**PASSAGE TO READ**
━━━━━━━━━━━━━━━━━━━━━━━━━━━━━━

And that's a problem. In a time when women are speaking a lot about the barriers they face in the workplace, in the home and in society, it's clear men need to be talking to each other about these and other things.

But it takes practice. When Marc called me, I really wasn't sure what to talk about. We're from pretty different backgrounds: I grew up in rural SoCal, home-schooled and raised in the evangelical church; he grew up in suburban New Jersey, has agnostic parents and went to public school.

So for a few weeks, I talked about the thing I always felt bad for talking to women about: Film. No one wants to be the Guy Talking About Film at a party, but Marc and I would talk about movies for hours. He told me my favorite movie was garbage. We argued about Oscar picks. Soon, we were talking about TV, and he started mailing me books he said I had to read. Then we were yelling about politics. We navigated post-college life together, trying to find jobs that pay well enough. Each of us talked the other through hard breakups.

It's been a wonderful thing for me. I don't play or watch sports. I'm not a skater and I've never joined a band. I've always been a writer and a reader, which are usually isolated activities, and it's made me self-conscious about whether or not I'm a fun person to be around—especially when I'm feeling emotional.

Which, I think, is a key part of why men aren't socialized to share their feelings. We feel scared it's going to get in the way of a good time. TV and movies tell us it's OK for women to hang out while emotional, but not so much for guys. There's a reason "Friends" has Chandler avoiding the guys after his breakup, and instead going to wallow on the couch with Monica and Rachel, wearing sweats and eating ice cream

So if you're a guy who feels emotionally stunted, I'd encourage you to think about picking up the phone. It might be hard at first. Stick to it.

━━━━━━━━━━━━━━━━━━━━━━━━━━━━━━

**STORED RECORDS**
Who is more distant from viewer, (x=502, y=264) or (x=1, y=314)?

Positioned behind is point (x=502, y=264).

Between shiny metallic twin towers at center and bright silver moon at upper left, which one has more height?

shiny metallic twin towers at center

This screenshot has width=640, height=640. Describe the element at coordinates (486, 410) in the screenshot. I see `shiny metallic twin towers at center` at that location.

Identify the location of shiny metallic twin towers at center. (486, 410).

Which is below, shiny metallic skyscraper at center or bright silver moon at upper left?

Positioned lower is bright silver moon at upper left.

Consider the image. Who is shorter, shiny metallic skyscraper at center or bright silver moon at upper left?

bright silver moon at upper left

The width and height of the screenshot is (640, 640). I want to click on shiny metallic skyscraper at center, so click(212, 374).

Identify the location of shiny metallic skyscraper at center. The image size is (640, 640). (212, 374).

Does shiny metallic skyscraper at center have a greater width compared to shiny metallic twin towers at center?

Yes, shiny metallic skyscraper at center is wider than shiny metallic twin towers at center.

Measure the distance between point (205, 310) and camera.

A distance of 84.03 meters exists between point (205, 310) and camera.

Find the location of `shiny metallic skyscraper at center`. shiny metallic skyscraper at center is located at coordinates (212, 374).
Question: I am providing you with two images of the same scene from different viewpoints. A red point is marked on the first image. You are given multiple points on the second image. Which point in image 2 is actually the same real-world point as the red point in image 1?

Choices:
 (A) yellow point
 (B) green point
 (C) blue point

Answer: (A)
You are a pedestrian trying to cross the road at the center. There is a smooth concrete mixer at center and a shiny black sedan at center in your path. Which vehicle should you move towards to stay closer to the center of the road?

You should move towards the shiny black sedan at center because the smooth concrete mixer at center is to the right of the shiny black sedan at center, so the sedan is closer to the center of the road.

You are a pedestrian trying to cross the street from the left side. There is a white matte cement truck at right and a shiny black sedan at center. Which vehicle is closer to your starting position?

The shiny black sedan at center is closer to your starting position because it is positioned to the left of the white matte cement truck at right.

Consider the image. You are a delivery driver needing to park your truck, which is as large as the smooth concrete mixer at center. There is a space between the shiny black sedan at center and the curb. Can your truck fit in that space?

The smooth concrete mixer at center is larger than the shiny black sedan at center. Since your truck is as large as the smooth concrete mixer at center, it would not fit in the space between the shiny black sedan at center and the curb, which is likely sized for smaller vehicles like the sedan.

━━━━━━━━━━━━━━━━━━━━━━━━━━━━━━

**COMPLETE THE FOLLOWING**
**a.** Reproduce the passage on men talking to each other from "It's been a" up to and including "I'm feeling emotional.".
**b.** Answer these questions using the passage on men talking to each other:
(i) Where did Marc grow up?
(ii) What did Marc start mailing to the writer?
(iii) In "Friends," whom does Chandler go to wallow on the couch with after his breakup?

**EXPECTED ANSWERS**
**a.**
It's been a wonderful thing for me. I don't play or watch sports. I'm not a skater and I've never joined a band. I've always been a writer and a reader, which are usually isolated activities, and it's made me self-conscious about whether or not I'm a fun person to be around—especially when I'm feeling emotional.

**b.**
(i) Suburban New Jersey
(ii) Books he said the writer had to read
(iii) Monica and Rachel